I was able to sign up for SFI starting in March. Signing up was a really simple process I went to the adult education office. The building is right in central Uppsala, next to the tax office, the social welfare office and the employment office. Which is incredibly convenient for making bureaucratic day trips and probably for when the bureaucrats want to have cross office coffee breaks.  I arrived at the office right at nine in the morning right when they opened. I was able to immediately talk to a kind older Swedish bureaucrat who explained to me about the process of studying through SFI. Within SFI there are different routes to take, I got placed in the most advanced route, not because I know Swedish but because I have spent the majority of my life in classrooms.  To figure out my educational attainment he asked me how many years I was in school to which I said “I don’t know like twenty? Does preschool count?”. We settled on seventeen. K-12 plus college. At twenty three have spent a grand total of six years outside of the classroom, when put this way I feel incredibly fortunate to be born into an era and a place where I was able to spend almost two decades learning. The idea of breaking up the course routes by educational level is that people who are more familiar with the actual act of studying and classroom setting in general have different needs than those who have limited education. My needs as a college educated American is different than say a refugee from rural Afghanistan who has had limited if any access to education.

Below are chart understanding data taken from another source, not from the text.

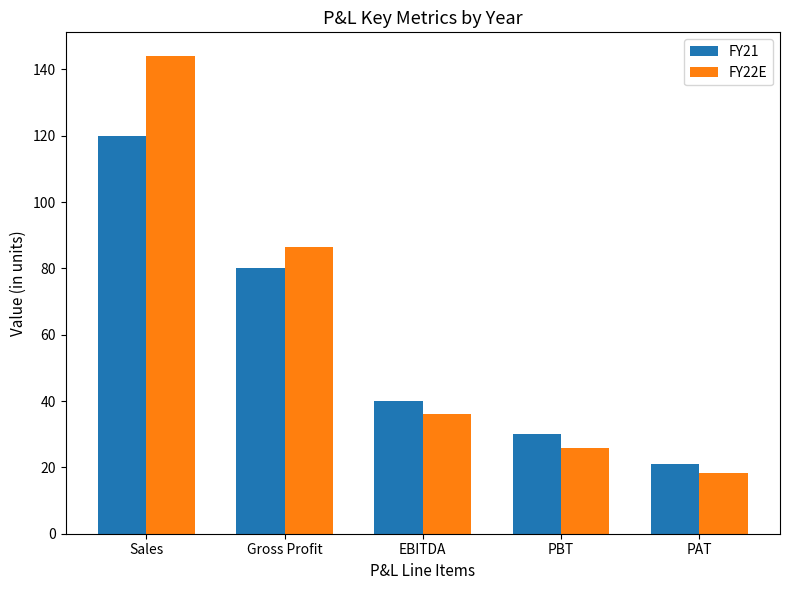

List the series in order of their overall mean, lowest first.

FY21, FY22E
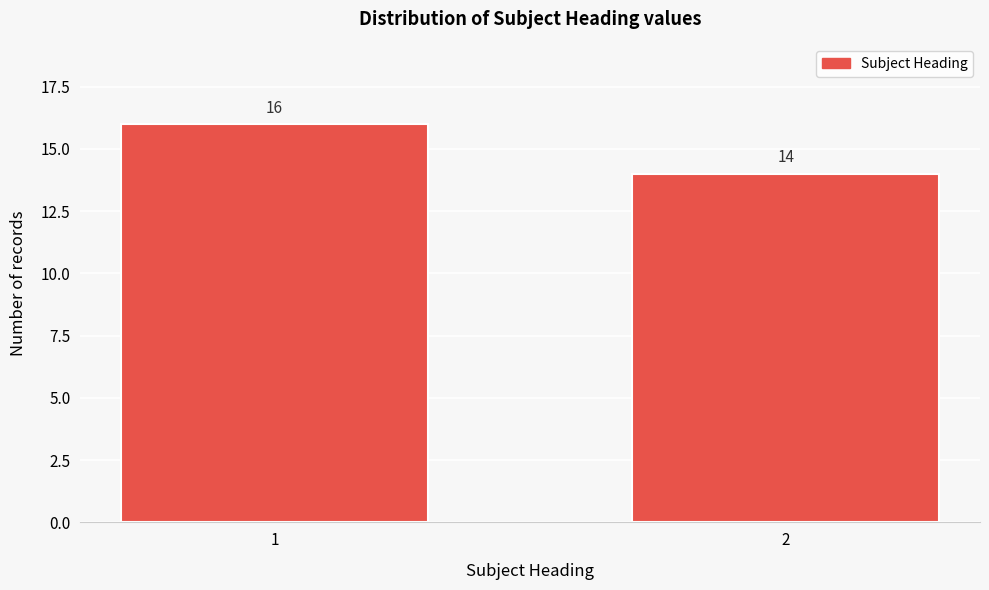

Reading left to right, transcribe all the data shown in this chart.

16	14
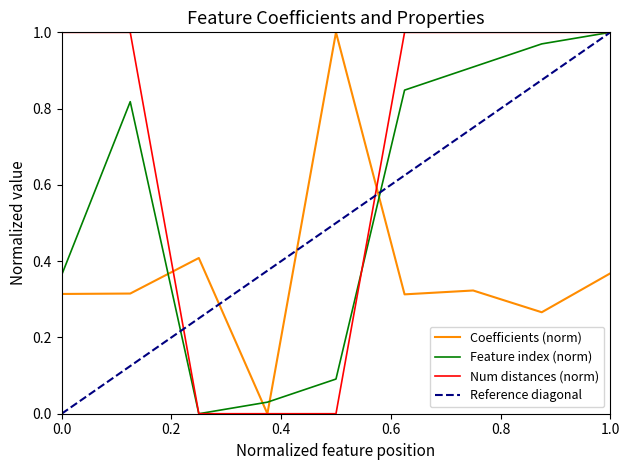

Which series ends up on top after the final intersection of Feature index (norm) and Coefficients (norm)?

Feature index (norm)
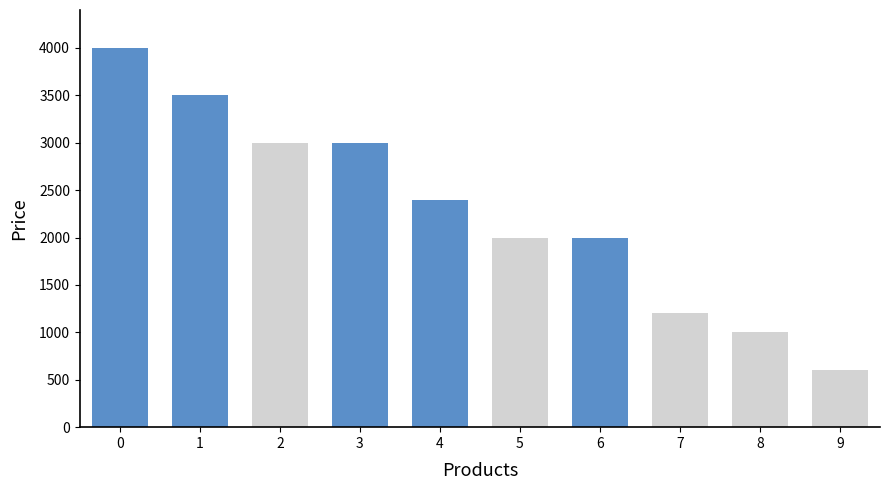

What is the value of the 10th bar from the left?

600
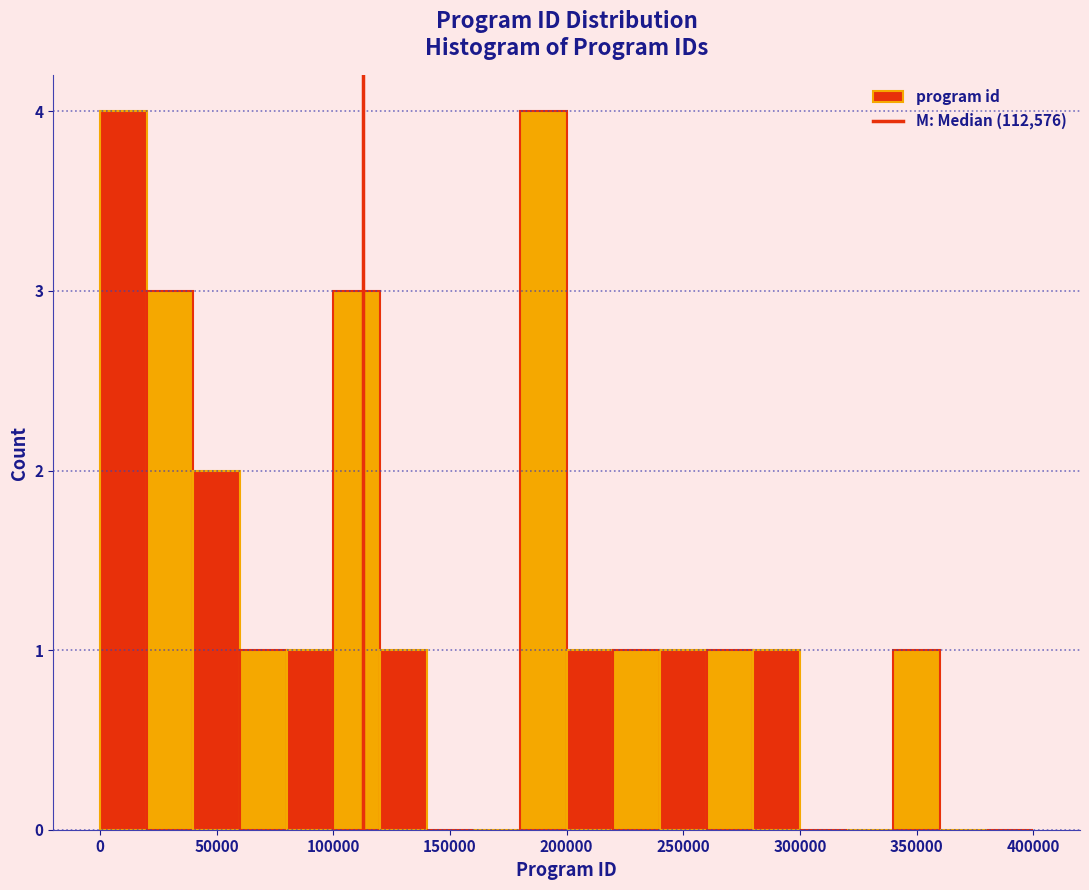

What is the height of the bar covering 340000 to 360000 on the x-axis? The values are not printed on the chart, so give them approximately, as read against the axis.

1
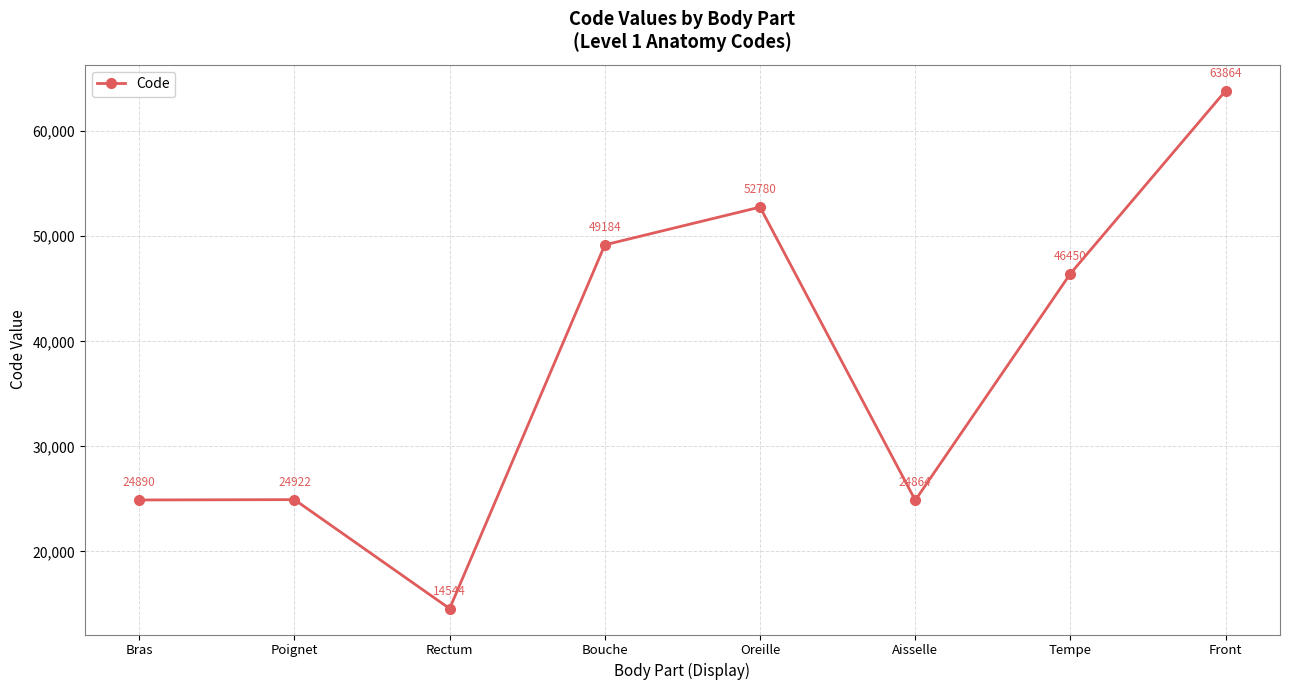

At which label is the value closest to 39204?

Tempe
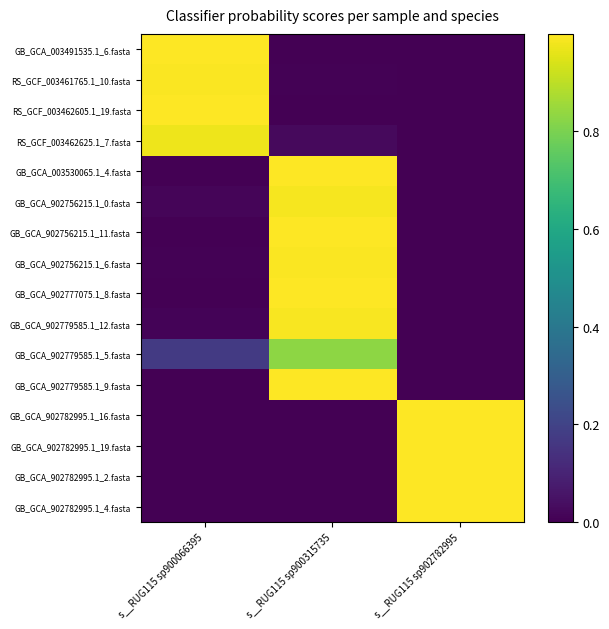

At how many categories does at least one series exceed 0?

3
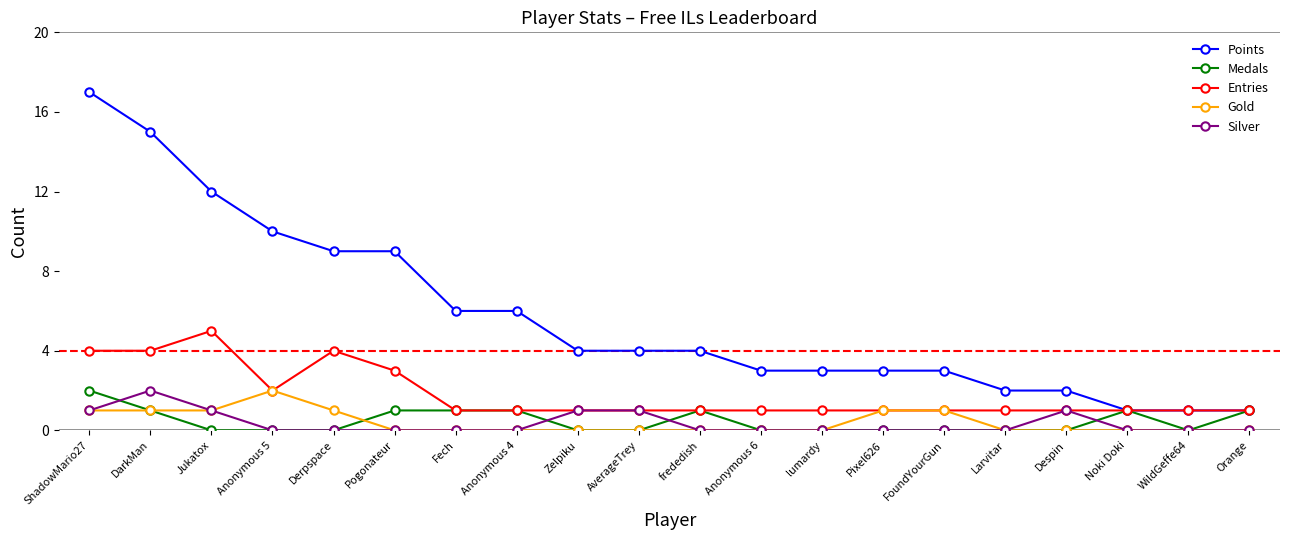

What is the spread (max minus min) of values at Despin?

2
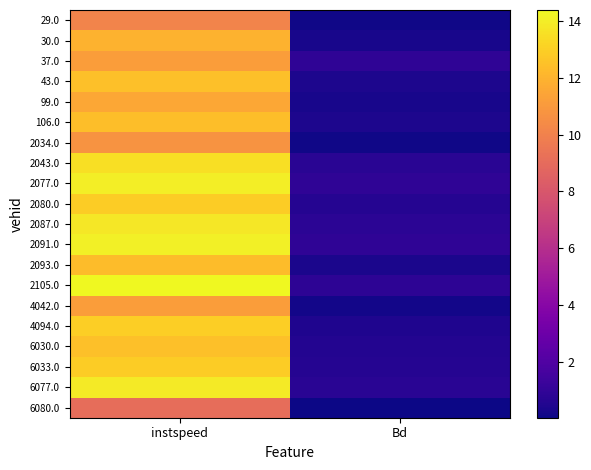

What is the sum of the 2080.0 values at Bd and instspeed?

13.5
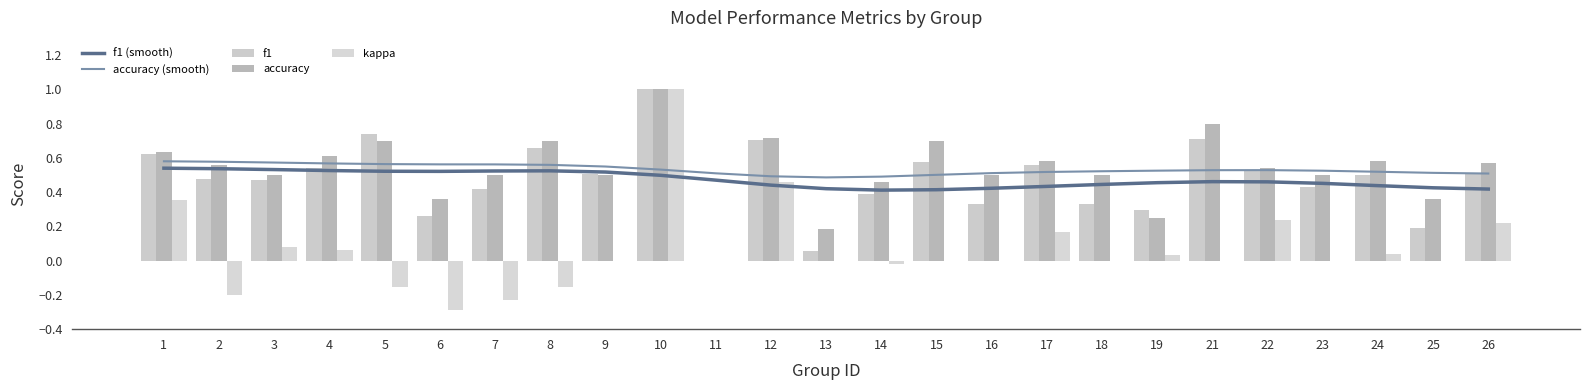

Does the chart contain stacked bars?

No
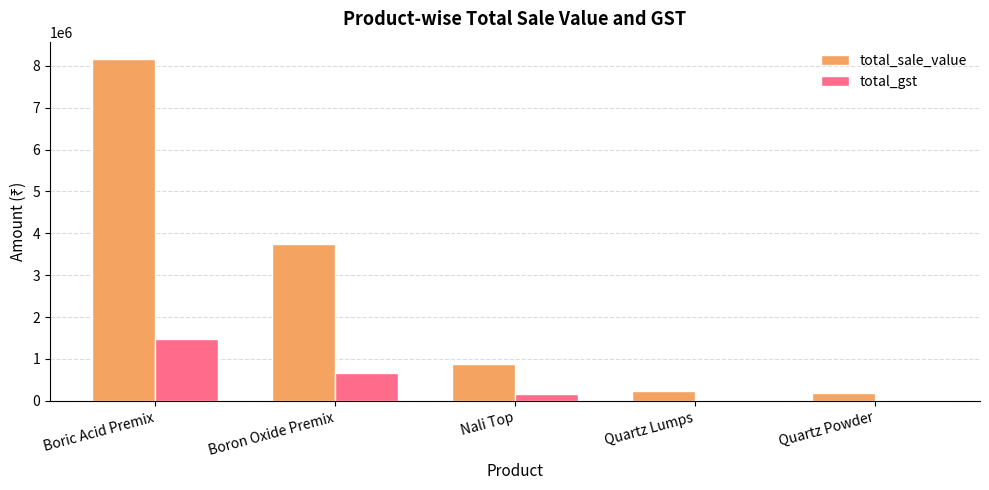

What is the sum of all total_gst values?

2325321.2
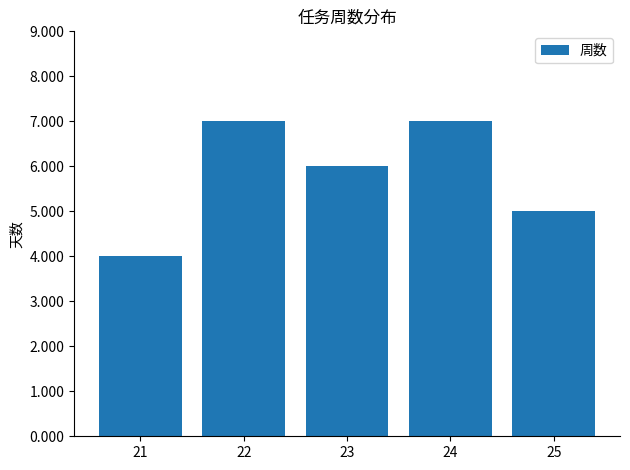

The chart shows a value of 4 at 21. True or false?

True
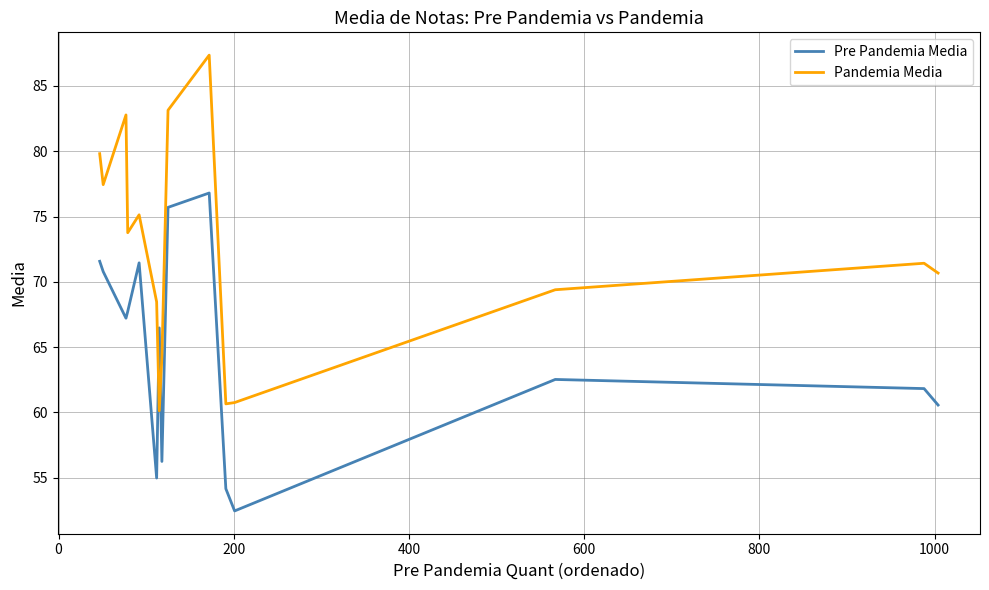

How many times do Pre Pandemia Media and Pandemia Media cross each other?

2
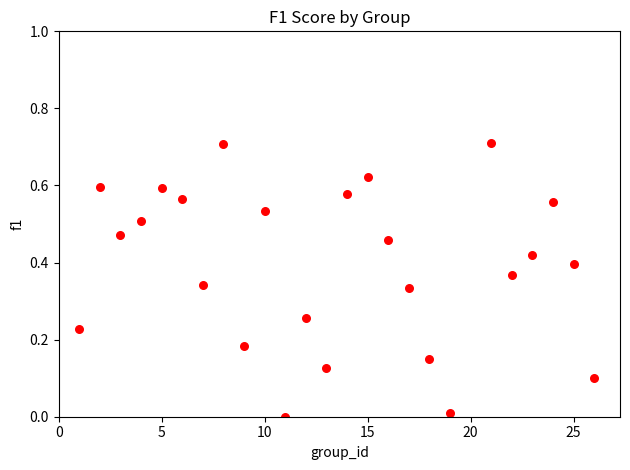

What is the range of X values (max minus min)?

25.0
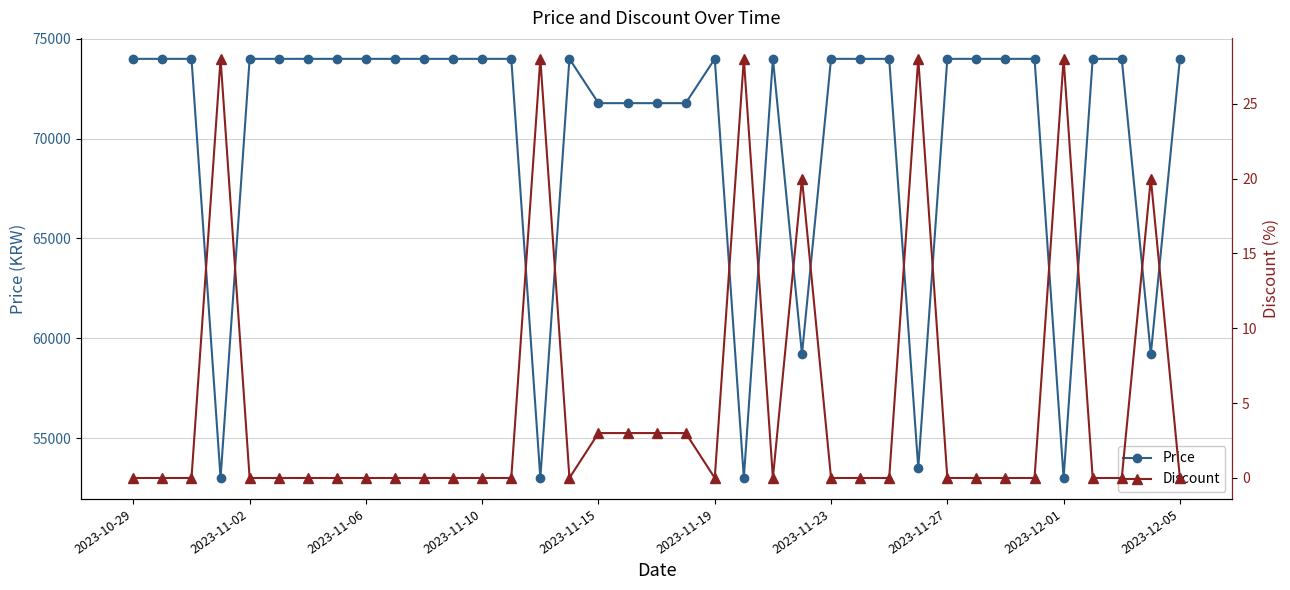

Rank the series by their maximum value, from highest to lowest.

Price, Discount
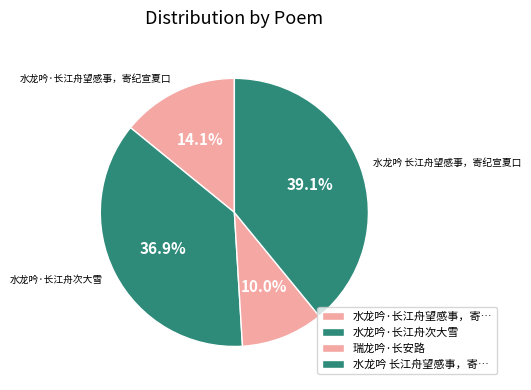

How many slices are in this pie chart?

4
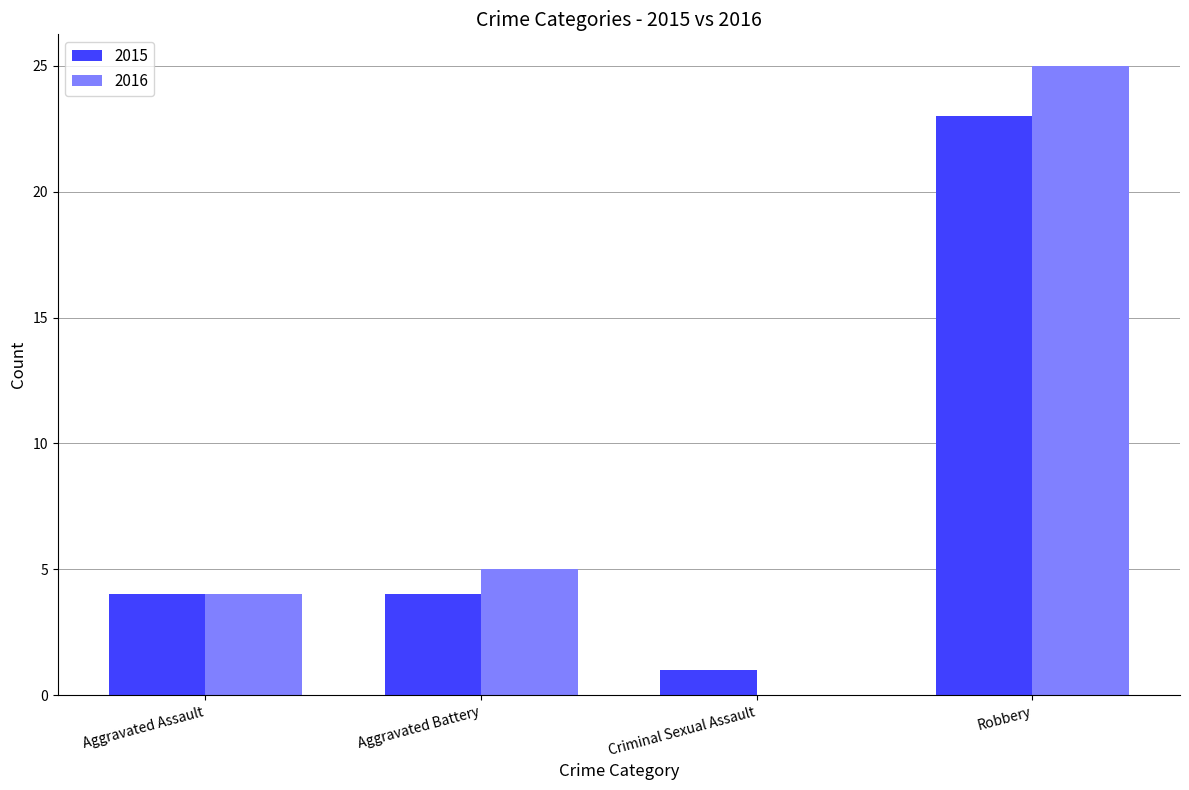

What is the sum of the 2015 values at Aggravated Assault and Criminal Sexual Assault?

5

After Hans (I don’t think that is his name but I wouldn’t be surprised if it was) asked a few more questions about my background, I got to choose my SFI school. There are like eight in Uppsala, they are all run independently with some guidelines. In theory they are all supposed to be more or less equal but that isn’t always the case. Hans then told me it wasn’t his job to recommend a school so he went on to describe the different schools in the most basic terms. Mostly telling me the school’s stats regarding size and the educational level. I chose one based simply on the fact that I thought that I heard the name mentioned by a friend of mine. I have since googled it and now I have ads for the school following me around the internet, which makes me slightly worried. Any organization that dumps a ton of money into marketing makes me worried of their actual quality, especially when they are educational organizations. They also have variations in the frequency of courses and the time of courses. I opted for the most intensive program, three hours a week five days a week.

I start the week of March 7th. I am excited for this new chapter of establishing myself here. I am excited to have a set routine, where I actually have to be somewhere and do something as opposed to now where going to the gym is the height of my daily routine. Starting in March I will have somewhere to be and something to do during the day. I won’t have any distractions, my focus will be all on learning Swedish. It’ll be challenging. I haven’t been in a classroom for over a year and half, let alone a classroom where I am trying to learn a language, a skill that I have always struggled with. I am looking forward to the challenge.

Weather update: snow has come back and remained for the last few weeks, although it is starting to melt again. I much prefer the temperature to be around -2ºC (28ºF) rather than shifting between freezing and not freezing. The slushy melted snow and cold rain is much less pleasant than actual snow. A week from today Emelie and I are heading off to Ireland to visit our friend who is studying at Trinity in Dublin. We will spend a few nights in Dublin then head off the the west coast and then down to Killarney for a few nights. I think it’ll be nice to get away for a bit before starting SFI the week I get back.





One thought on “Språk

  1. Hi Joe – your writing is beautiful. I ‘see’ what you are up against by not knowing the language, but you are ready for the challenge. It was very bold of you to be in a country where you don’t know the language. It is apparent you are taking it all in stride and enjoying the adventure. Thanks for adding my name to your blog. Your Mom probably got tired of me asking about you — just kidding!! Have a great time in Ireland and be ready to tackle your language class when you get back.